## 데이터 기록

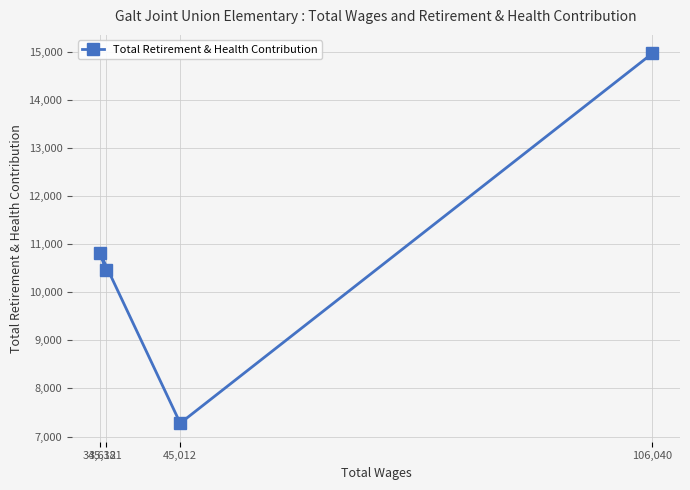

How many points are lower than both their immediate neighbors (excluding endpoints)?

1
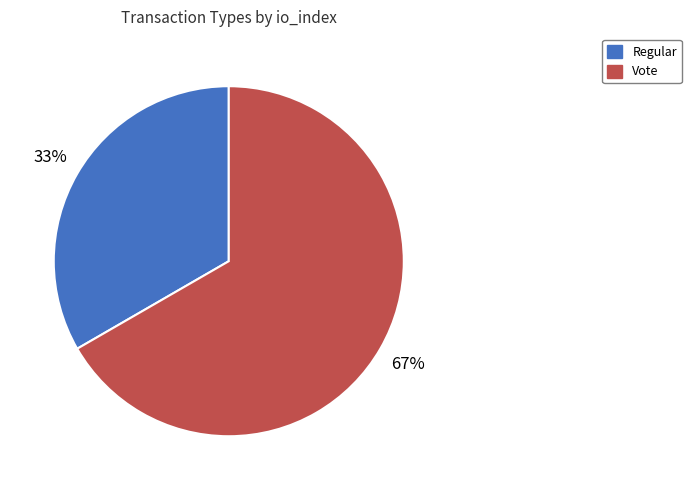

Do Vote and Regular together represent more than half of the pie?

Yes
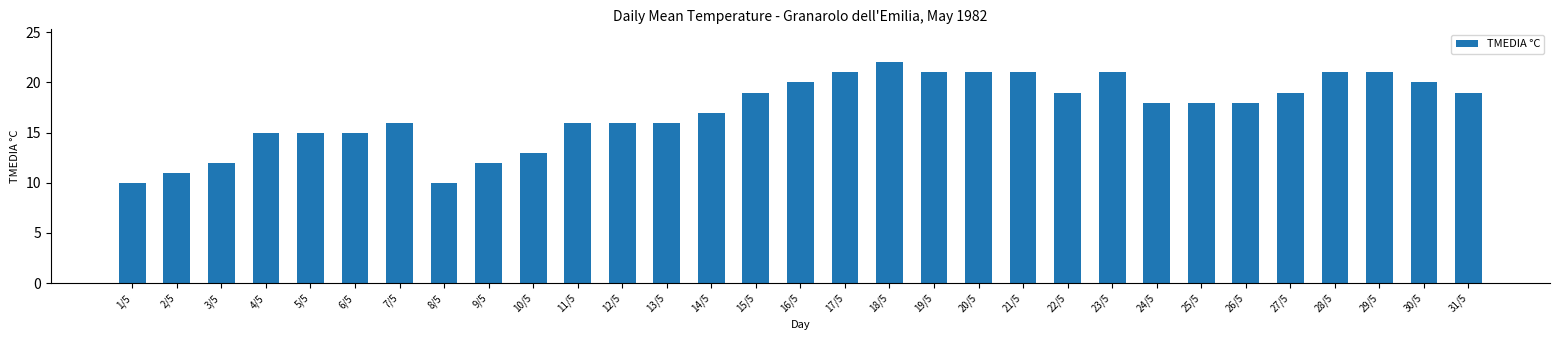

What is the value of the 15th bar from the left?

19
==
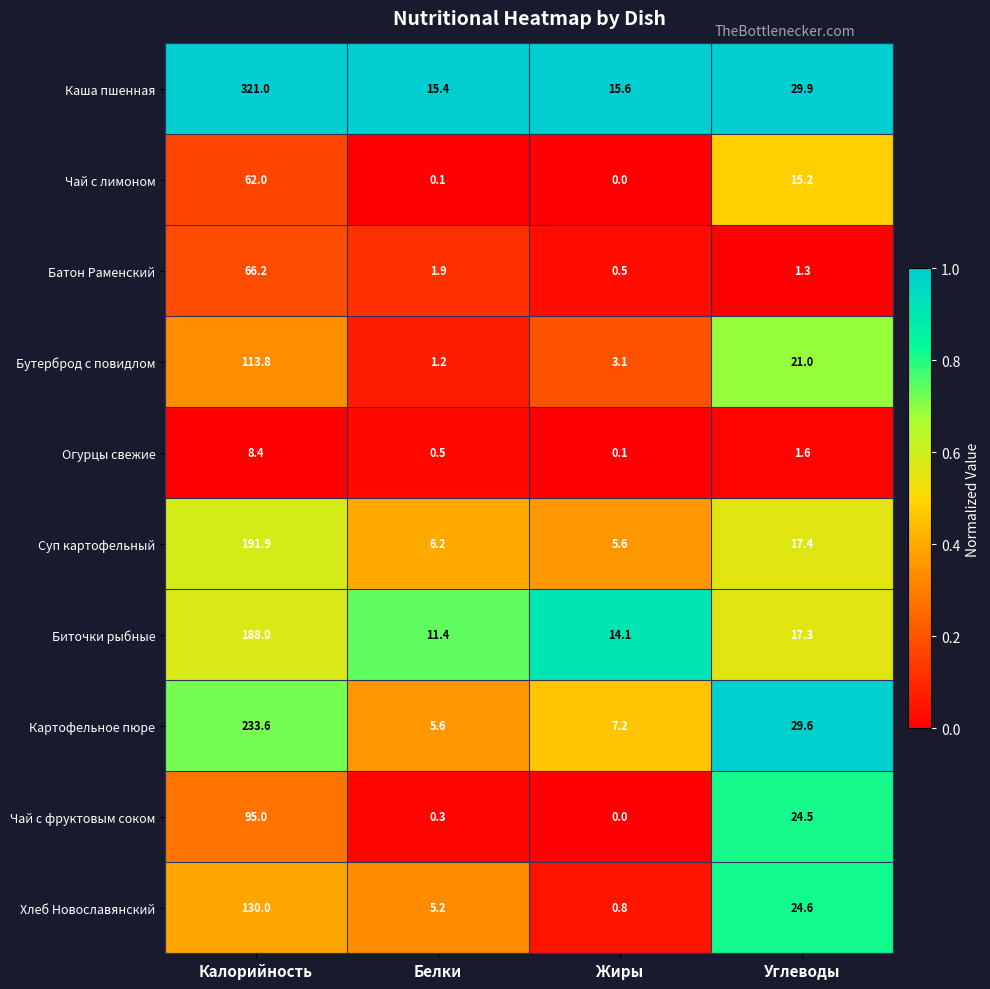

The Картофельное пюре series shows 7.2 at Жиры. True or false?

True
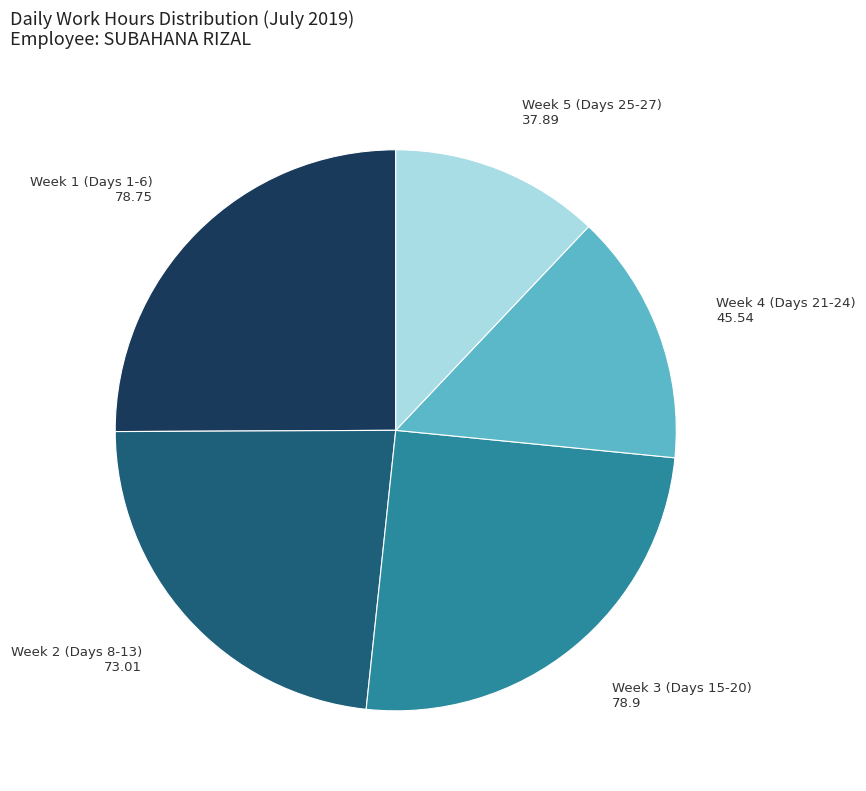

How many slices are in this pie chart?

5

## 해야 할 작업
위 기록에서 "Do Vote and"이 들어 있는 줄부터 "What is the"이 들어 있는 줄까지를 번호 매긴 목록으로 바꿔 쓰세요. 빈 줄과 그림은 목록에 넣지 마세요.

## 문제 풀이
1. Do Vote and Regular together represent more than half of the pie?
2. Yes
3. What is the value of the 15th bar from the left?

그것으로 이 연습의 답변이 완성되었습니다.